Unsere Politiker verkommen in der öffentlichen Wahrnehmung zur „politischen Klasse“, gut gemeinte Regelungen müllen uns in Form von bürokratischen Hemmnissen zu, weil sich niemand daran macht, Dinge neu zu denken, sinnvolle Vorhaben werden zerrieben im Kleinklein des parlamentarischen Alltags, gesellschaftliches Miteinander wird zum mehr oder weniger organisierten, teilweise von außen gesteuerten Gegeneinander. Du glaubst mir das nicht? (Kein Wunder, Du heißt ja nicht umsonst „Prinzip Hoffnung“.) Beispiele gefällig? Sinnvolle Gesetzesvorhaben wie das Gewaltschutzgesetz sind in Gefahr, weil die jetzt nötige Mehrheit auch mithilfe der Opposition zustande kommen müsste. In Krankenhäusern hängt Wohl und Wehe der internen Kommunikation von Druckern und Faxgeräten ab; die Deutsche Bahn verliert Ausschreibungen zugunsten von Konkurrenten, deren Angebot sich als Luftnummer erweist, weswegen die DB dann einspringen muss, weil sie von Gesetz wegen dazu verpflichtet ist; unsere „Jugend von heute“ ist in Filterblasen gefangen, die sie selbst nicht als solche erkennt.
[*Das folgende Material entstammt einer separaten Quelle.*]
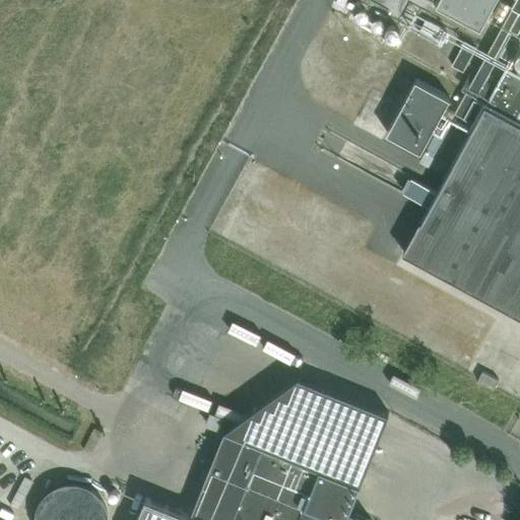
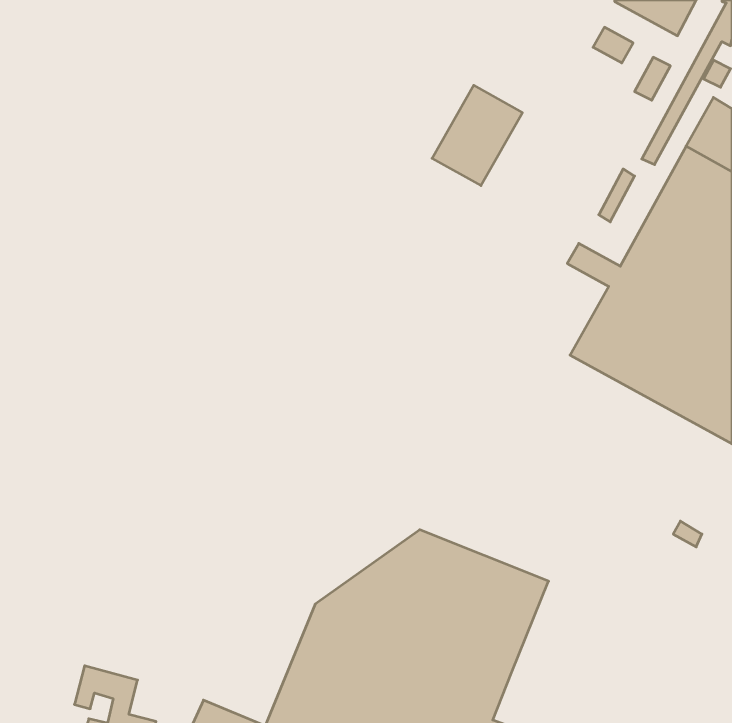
building: [386,85,450,156] -> [432,85,522,186]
Und da kommst Du ins Spiel: Du musst uns dabei helfen, mutig und konsequent für die Grundlagen unserer freiheitlich demokratischen Grundordnung einzustehen. Wir müssen es wagen, Fake News und Lügen als solche zu benennen, Filterblasen zu durchstechen und Alternativen aufzuzeigen. Du musst den Verantwortlichen die Kraft dafür geben, ihrer Aufgabe nachzukommen und sich auf die Menschen zu besinnen, die sie als Verbündete haben.
Bitte steh uns bei in unserem wichtigen Kampf gegen die Resignation und die Verzweiflung, denn ohne Dich als Unterstützerin unseres Handelns gewinnen die Feinde eines demokratischen Miteinanders, die sich als Alternative gerieren!